Kira artış oranı yüzde 65 olacak
Kiralarda kalkan yüzde 25 zam sınırını hatırlatan Temelli, “Kiralarda yüzde 25 sınırlamasının kalkmasıyla beraber kira artış oranı yüzde 65 olacak. Şimdi düşünün 10 bin lira kira veriyorsunuz. Asgari ücretlisiniz ve ev sahibiniz geldi dedi ki yüzde 65 zam yap. Vereceğiniz kira 16 500 lira olacak. 17 bin lira maaş alacaksınız 16 500 lira kira vereceksiniz . Neden 10 bin lira kira dedim. Türkiye’de şu anda en düşük kira 10 bin lira. Dolayısıyla eğer bir de asgari ücretli iseniz elinizde 500 lira kaldı demektir. Ve bakan çıkıyor diyor ki asgari ücret yüksek” ifadelerini kullandı.
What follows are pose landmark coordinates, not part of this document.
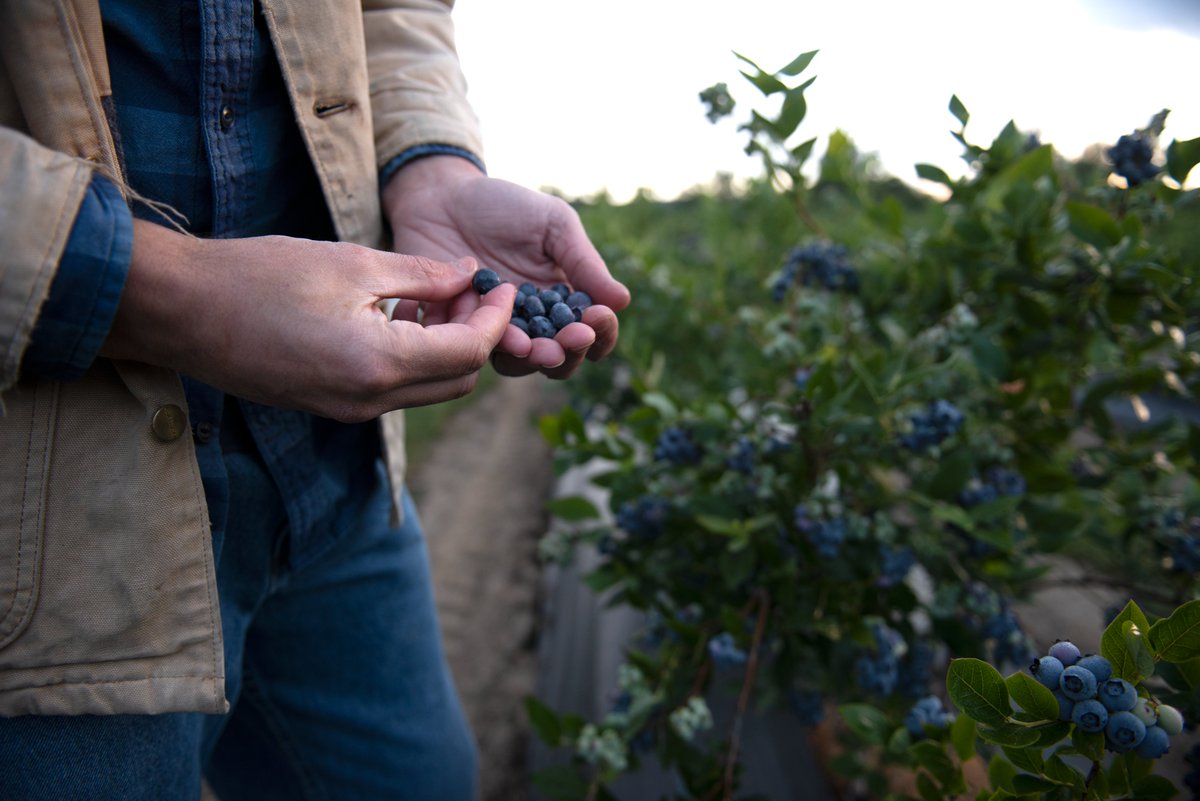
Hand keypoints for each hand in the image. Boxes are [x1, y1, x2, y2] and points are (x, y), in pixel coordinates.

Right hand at [101, 219, 514, 420]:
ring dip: (445, 350)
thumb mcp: (352, 264)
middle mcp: (369, 401)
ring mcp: (347, 410)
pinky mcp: (329, 407)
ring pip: (427, 390)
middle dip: (476, 337)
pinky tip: (399, 319)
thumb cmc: (260, 276)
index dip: (495, 318)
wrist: (181, 310)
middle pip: (457, 381)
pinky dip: (412, 360)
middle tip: (469, 290)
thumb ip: (421, 275)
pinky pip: (392, 391)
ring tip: (435, 299)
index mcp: (378, 365)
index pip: (469, 352)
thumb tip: (469, 275)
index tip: (501, 285)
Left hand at [381, 156, 630, 378]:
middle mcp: (533, 325)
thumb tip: (623, 301)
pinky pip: (479, 348)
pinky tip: (504, 332)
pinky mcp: (460, 331)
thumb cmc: (503, 207)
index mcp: (563, 301)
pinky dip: (494, 343)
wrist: (443, 197)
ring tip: (539, 346)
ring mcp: (495, 330)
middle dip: (572, 352)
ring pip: (521, 364)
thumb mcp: (553, 225)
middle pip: (562, 360)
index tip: (598, 316)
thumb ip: (583, 263)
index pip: (592, 333)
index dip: (601, 333)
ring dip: (535, 358)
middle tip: (574, 337)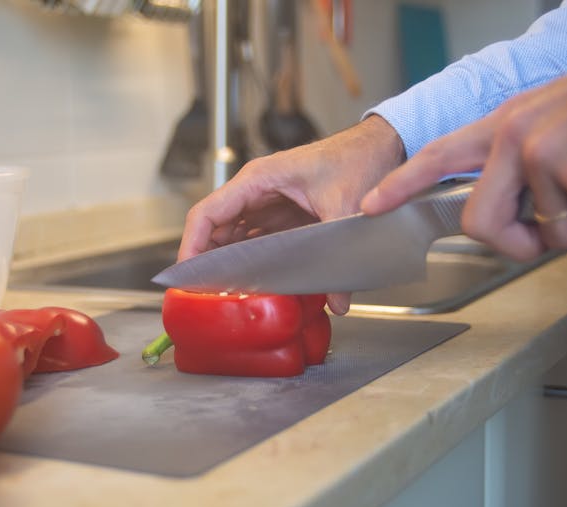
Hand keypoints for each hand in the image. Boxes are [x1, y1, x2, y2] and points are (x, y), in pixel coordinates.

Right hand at [179, 115, 404, 313]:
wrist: (379, 146)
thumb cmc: (357, 158)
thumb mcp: (346, 206)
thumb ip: (338, 251)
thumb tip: (338, 302)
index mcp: (259, 180)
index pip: (208, 213)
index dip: (192, 245)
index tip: (187, 274)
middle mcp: (256, 191)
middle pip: (214, 229)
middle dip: (205, 261)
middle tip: (201, 294)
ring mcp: (266, 203)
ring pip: (231, 237)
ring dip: (225, 264)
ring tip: (221, 294)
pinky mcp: (280, 216)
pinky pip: (254, 241)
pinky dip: (247, 261)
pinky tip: (249, 283)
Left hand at [360, 21, 566, 260]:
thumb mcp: (564, 120)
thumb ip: (532, 164)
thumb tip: (532, 218)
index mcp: (509, 123)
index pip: (440, 154)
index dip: (403, 183)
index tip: (371, 206)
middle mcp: (517, 138)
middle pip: (484, 224)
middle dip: (520, 243)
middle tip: (562, 228)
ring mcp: (545, 157)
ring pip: (554, 234)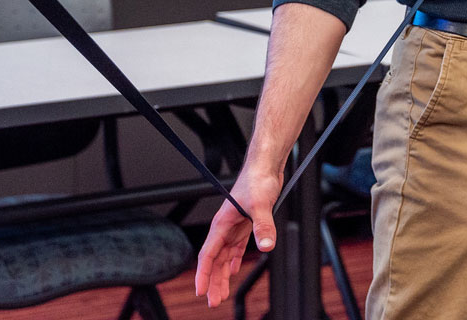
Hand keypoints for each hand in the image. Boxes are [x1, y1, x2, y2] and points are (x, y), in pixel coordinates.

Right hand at [194, 164, 283, 307]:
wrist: (265, 166)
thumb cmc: (258, 179)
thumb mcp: (261, 204)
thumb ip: (263, 225)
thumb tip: (266, 245)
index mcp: (222, 224)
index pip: (208, 254)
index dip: (203, 274)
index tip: (200, 290)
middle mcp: (225, 227)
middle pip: (214, 259)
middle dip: (212, 281)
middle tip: (213, 301)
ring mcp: (235, 226)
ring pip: (224, 256)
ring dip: (222, 274)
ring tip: (222, 292)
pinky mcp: (246, 223)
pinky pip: (236, 247)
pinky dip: (234, 261)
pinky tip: (234, 270)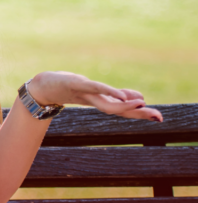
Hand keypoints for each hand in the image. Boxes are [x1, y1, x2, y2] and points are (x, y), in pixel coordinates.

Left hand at [28, 71, 162, 121]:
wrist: (43, 87)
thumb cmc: (70, 88)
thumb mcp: (95, 90)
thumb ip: (115, 95)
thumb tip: (138, 98)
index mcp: (100, 103)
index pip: (123, 110)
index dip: (141, 114)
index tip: (159, 117)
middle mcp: (94, 102)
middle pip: (118, 110)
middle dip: (139, 114)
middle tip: (158, 116)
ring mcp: (84, 94)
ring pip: (107, 104)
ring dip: (125, 106)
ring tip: (142, 106)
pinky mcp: (75, 84)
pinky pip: (94, 88)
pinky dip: (107, 92)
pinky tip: (120, 95)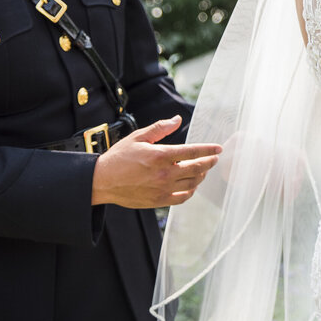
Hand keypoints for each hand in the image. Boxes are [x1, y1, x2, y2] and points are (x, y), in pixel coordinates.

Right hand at [90, 116, 221, 207]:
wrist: (102, 181)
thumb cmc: (119, 157)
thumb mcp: (138, 137)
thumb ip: (160, 128)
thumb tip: (177, 120)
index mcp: (160, 155)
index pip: (192, 152)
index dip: (208, 149)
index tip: (218, 148)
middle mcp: (164, 174)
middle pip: (197, 168)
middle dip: (209, 162)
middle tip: (215, 158)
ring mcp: (162, 189)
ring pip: (192, 184)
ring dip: (201, 176)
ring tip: (203, 170)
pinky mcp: (159, 201)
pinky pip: (182, 198)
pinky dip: (191, 191)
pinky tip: (191, 185)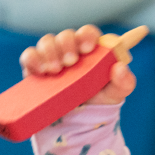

Sermaye iktidarından kurtulmak
Gidişata son vermenin yolunun sermaye iktidarından kurtulmak olduğunu dile getiren Temelli, “Emekçilerin, emeklilerin, mağdurların, kadınların, yoksulların haklarının karşılandığı eşit işe eşit ücrete insanca yaşanabilecek bir ücretin var olduğu bir düzenin kurulabilmesi adına kamu kaynaklarının hakça adaletçe paylaşılacağı bir düzenin biran önce hayata geçmesi ancak bu sorunların çözümüne katkı sağlayabilir” dedi.